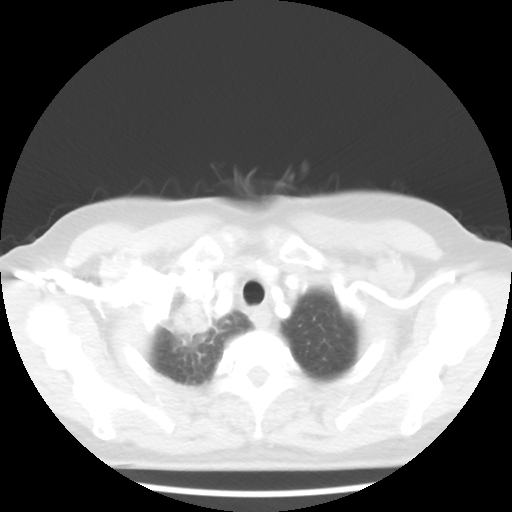
Chest CT, one axial slice; position 40 of 44 along the scan axis; lung window (W 1500 / L -600 HU); 5 mm slice thickness; 512 × 512 image matrix, field of view 316 × 316 mm. Female patient, age 62 years. From the clinical record (not read from this slice): clinical TNM (as recorded): T3 N0 M0; histopathological grade: G3.
Annotated regions visible in this slice (bounding box drawn by a radiologist):
- lung tumour (recorded histology: small cell carcinoma): box from (x=162, y=288) to (x=220, y=347) px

§ **WORK ITEM**
Your copy should hold each line above exactly and no pictures at all.

§ **YOUR SOLUTION**
Chest CT, one axial slice; position 40 of 44 along the scan axis; lung window (W 1500 / L -600 HU); 5 mm slice thickness; 512 × 512 image matrix, field of view 316 × 316 mm. Female patient, age 62 years. From the clinical record (not read from this slice): clinical TNM (as recorded): T3 N0 M0; histopathological grade: G3.
Annotated regions visible in this slice (bounding box drawn by a radiologist):
- lung tumour (recorded histology: small cell carcinoma): box from (x=162, y=288) to (x=220, y=347) px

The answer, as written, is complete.